Your acceptance might be instantaneous depending on your credit history, income, and if you already have a connection with the financial institution or credit card business offering the card.

If your credit card application must be examined and authorized by a human rather than a computer system, it might take a few days to a week to get acceptance.

What to do if your application is rejected

Don't be alarmed if your credit card application is turned down. Instead, take a close look at some of the most frequent reasons why banks refuse credit card applications so you can figure out what you need to improve:
  • Poor credit score
  • Bad track record of repaying loans or other bills
  • Low income/too much other debt
  • Short employment history

Take advantage of this opportunity to improve your financial status and raise your chances of being approved the next time you apply. You may get a free copy of your credit report to double-check your information before beginning to develop or improve your credit score. Look for strategies to increase your earnings and/or pay off other debts. Reapply once a period of time has elapsed and you have a more solid work history.

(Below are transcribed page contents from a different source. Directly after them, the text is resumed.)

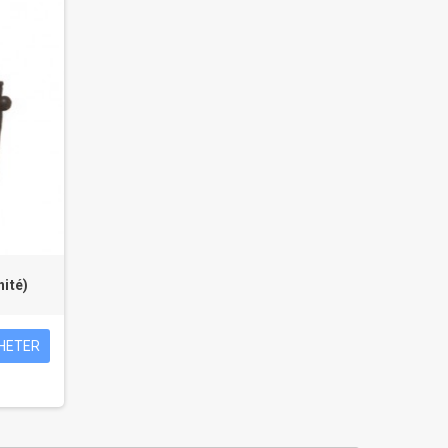
nité)
HETER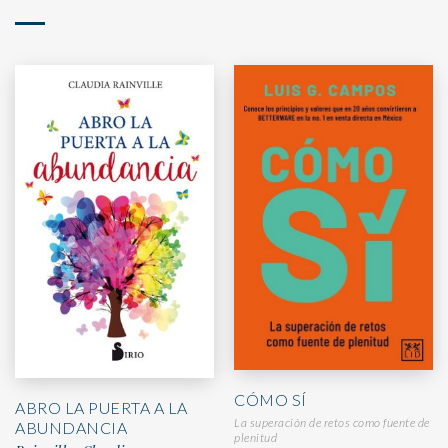
CÓMO SÍ
ABRO LA PUERTA A LA
La superación de retos como fuente de
ABUNDANCIA
plenitud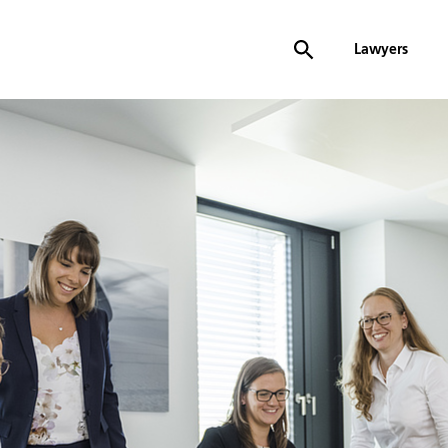
Lawyers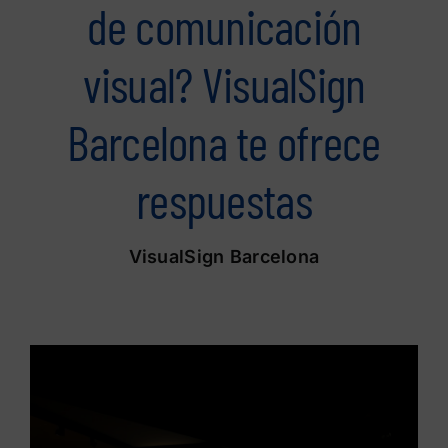
de comunicación
visual? VisualSign
Barcelona te ofrece
respuestas
VisualSign Barcelona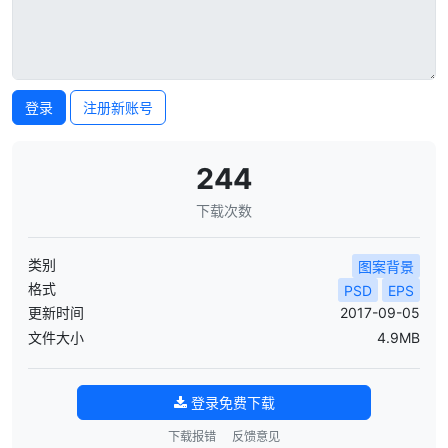
登录
注册新账号
244
下载次数
类别
图案背景
格式
PSD
EPS
更新时间
2017-09-05
文件大小
4.9MB
登录免费下载
下载报错
反馈意见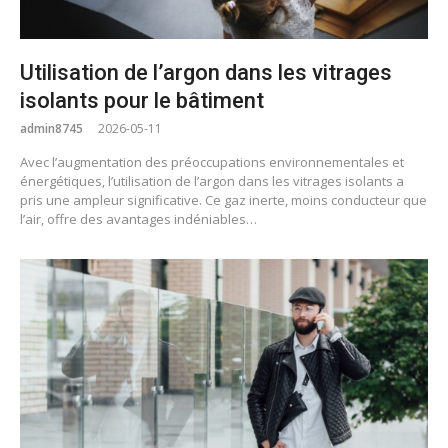
Utilisation de l’argon dans les vitrages
isolants pour le bâtiment
admin8745
2026-05-11
Avec l’augmentation des préoccupations environnementales et
énergétiques, l’utilisation de l’argon dans les vitrages isolants a
pris une ampleur significative. Ce gaz inerte, moins conducteur que
l’air, offre des avantages indéniables…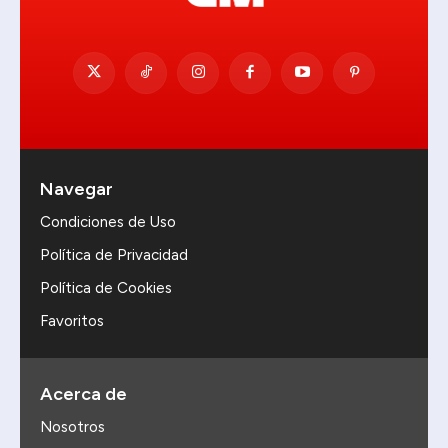
Navegar
Condiciones de Uso
Política de Privacidad
Política de Cookies
Favoritos
Acerca de
Nosotros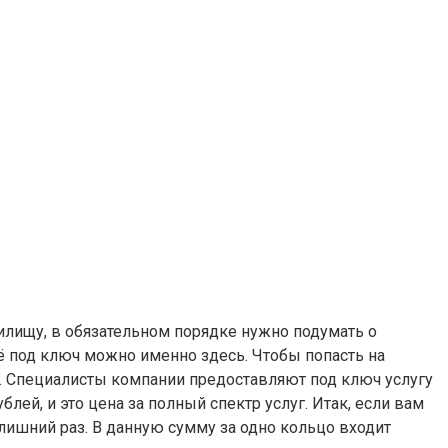
илищу, в обязательном порядке нужно подумать о
её под ключ можно именно здесь. Чтобы попасть на
. Специалисты компании предоставляют под ключ услугу
лей, и это цена за полный спектр услуг. Итак, если вам
 лишний раз. В данную сумму за одно кольцо входит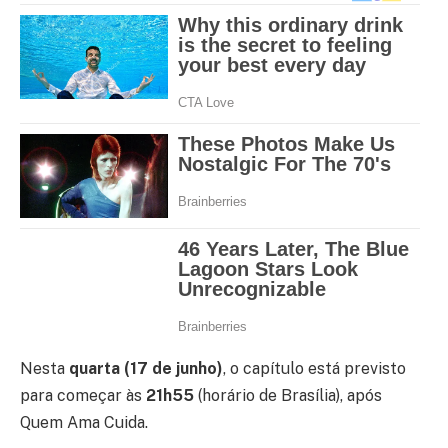
Nesta
quarta (17 de junho)
, o capítulo está previsto
para começar às
21h55
(horário de Brasília), após
Quem Ama Cuida.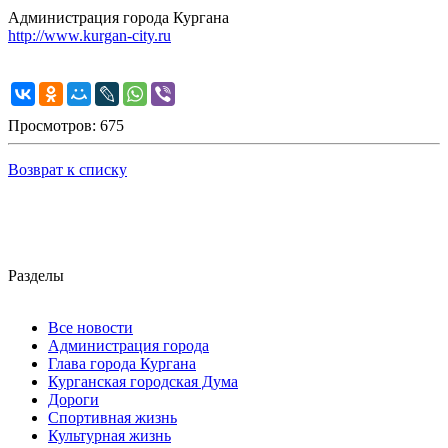
Администрация города Кургана
http://www.kurgan-city.ru
Просмотров: 675
Возврат к списку
Разделы
Все новости
Администрация города
Глава города Кургана
Курганская городская Дума
Дороги
Спортивная жизнь
Культурная жизнь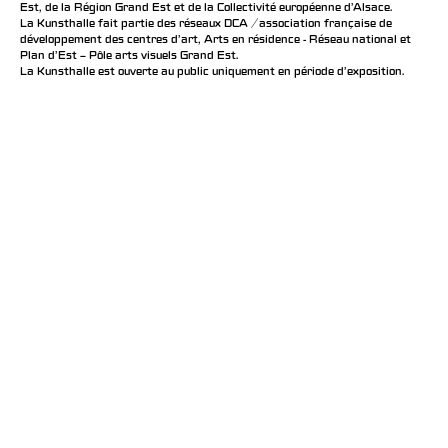
Est, de la Région Grand Est et de la Collectivité européenne d’Alsace.
La Kunsthalle fait partie des réseaux DCA / association française de
développement des centres d'art, Arts en résidence - Réseau national et
Plan d’Est – Pôle arts visuels Grand Est.
La Kunsthalle est ouverte au public uniquement en période d'exposition.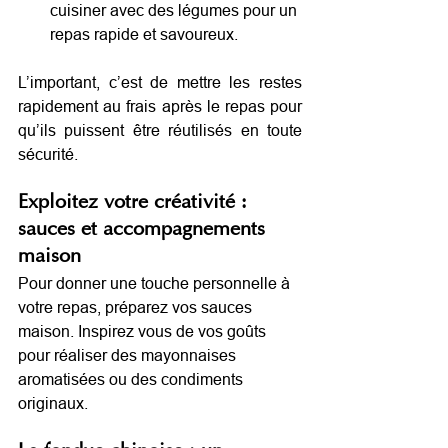
cuisiner avec des légumes pour un 
repas rapide et savoureux.
L’important, c’est de mettre les restes 
rapidement au frais après le repas pour 
qu’ils puissent être réutilisés en toute 
sécurité.
Exploitez votre créativité : 
sauces et accompagnements 
maison
Pour donner une touche personnelle à 
votre repas, préparez vos sauces 
maison. Inspirez vous de vos goûts 
pour réaliser des mayonnaises 
aromatisées ou des condiments 
originaux.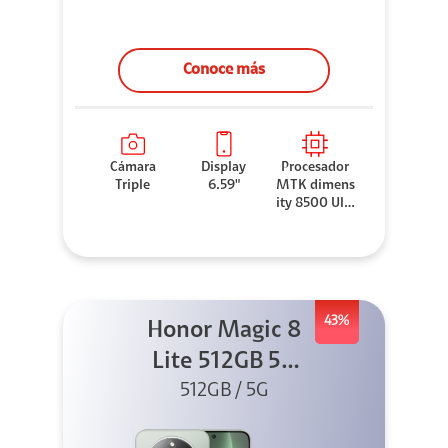
Conoce más
Cámara
Display
Procesador
Triple
6.59"
MTK dimens
ity 8500 Ultr
a
43%
Honor Magic 8
Lite 512GB 5G
512GB / 5G
Verde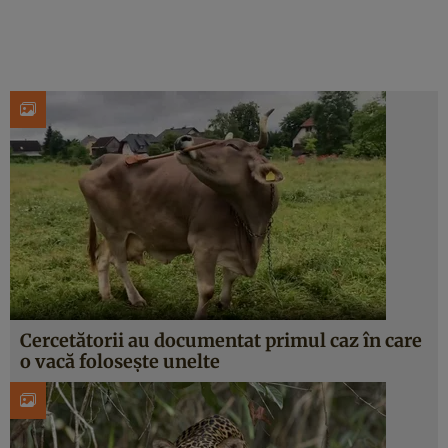
Cercetătorii au documentat primul caz în care
o vacă folosește unelte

Tips for using your credit card

Keep an eye on your credit card use to make sure you don't go over your credit limit, since this might harm your credit and result in extra fees. Keep in mind that you must pay your minimum payment on time and in full. Avoid holding a balance on your card to avoid interest costs; instead, pay down the whole amount each month.

Credit cards are useful. A credit card, when used appropriately, may help you manage your finances, improve credit, and even save money via rewards points or cashback.

It's a luxury to be given a credit card, so use it as such. Otherwise, you risk losing access to it and hurting your credit score.